The unique combination of the spectral distribution of the Sun's output, in combination with the absorption and scattering characteristics of our atmosphere, constrain the design of passive remote sensing systems. Earth's Atmosphere
One of the unfathomable coincidences of our Earth-Sun system is that the atmosphere is quite transparent to electromagnetic radiation in the region of peak emission from the Sun. There are bands in the UV and IR regions that have strong absorptions; therefore, if the Sun were slightly hotter or cooler, the peak emission might coincide with a major band of absorption and complicate imaging systems considerably. If the Sun's peak emission were in the far-UV region, very little 'light' would make it through to the surface, stratospheric ozone layer or no.
However, the atmosphere still acts as a critically important modifier of solar radiation. On average, about 19% of the solar energy incident on the top of the atmosphere is absorbed before it reaches the ground.
There is very strong attenuation of UV and soft x-rays, resulting in virtually no radiation shorter than 0.3 microns reaching sea-level (even with the presence of the infamous Antarctic so-called "ozone hole!").
Dust, smoke, aerosols, and condensed water vapor can scatter and block visible light. However, the atmospheric gasses of nitrogen, oxygen, carbon dioxide, and water vapor alone are remarkably transparent to visible light.
Rayleigh scattering subtracts UV and blue light from directly illuminated scenes and adds UV and blue light to shadowed areas. Rayleigh scattering is a form of coherent scattering caused by particles much smaller than the wavelength of the light; the scattering increases inversely with the 4th power of the wavelength. Consequently, the shortest wavelengths are scattered most strongly.
As one moves out into the infrared region, there are numerous absorption bands. Two of the most notable ones are the result of water vapor and carbon dioxide and can be found at approximately 1.4 and 1.9 microns. The attenuation is so strong that one might call both: transmission "black holes." As a consequence, these broad absorption features effectively preclude using solar radiation near these wavelengths for the imaging or identification of surficial materials. This is an annoyance in the use of hyperspectral systems since one can not obtain continuous spectra to match against laboratory spectra. Out of necessity, one must resort to using one or more selected regions on either side of the "water holes." The Landsat Thematic Mapper band 5 is just above the 1.4 micron absorption feature and the 1.9 micron feature lies between TM bands 5 and 7. There are two other strong water-absorption bands at about 3 and 6 microns, also. TM band 6 (thermal IR) lies between the 6 micron absorption feature and a broad region of water-vapor absorption from about 20 microns to about 500 microns. This last broad absorption band effectively spans the transition region from infrared to microwaves.

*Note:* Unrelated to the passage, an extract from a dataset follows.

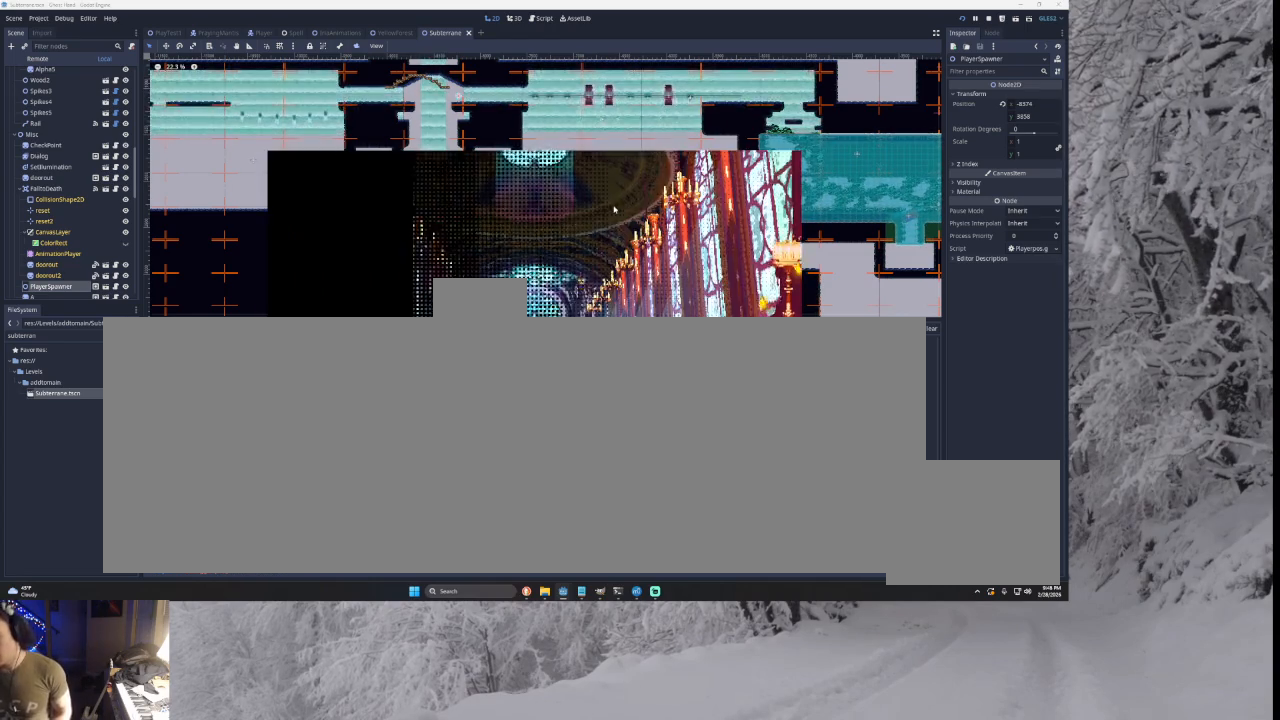
{"buttons": [], "left_stick": "center", "right_stick": "center", "events": []}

There are specific absorption bands from oxygen and water vapor in the millimeter and sub-millimeter microwave regions. Microwaves shorter than about 3 centimeters (cm) are attenuated by rain and fog. Consequently, one has to select bands to minimize absorption and avoid conditions of rain and fog if millimeter or shorter microwaves are chosen as the region for imaging.
To avoid the above problems, one must move into the X, S, L, or P band RADAR regions (3 cm to 1 meter). However, the longer the wavelength, the weaker the emissions from the Sun and the possibility exists that passive imaging systems will get 'painted' accidentally by an active RADAR source or the receiver will be swamped with man-made communication signals. Active SAR systems in this region (most use the X band) achieve excellent penetration through clouds, fog, and even tree canopies. Passive systems have many liabilities in the microwave region. Reflections on the Earth's Surface
The double entendre inherent in this points out the importance of knowing how the target materials one desires to image, reflect light. Taking the time to understand the characteristics of the target, and selecting an appropriate system will pay dividends.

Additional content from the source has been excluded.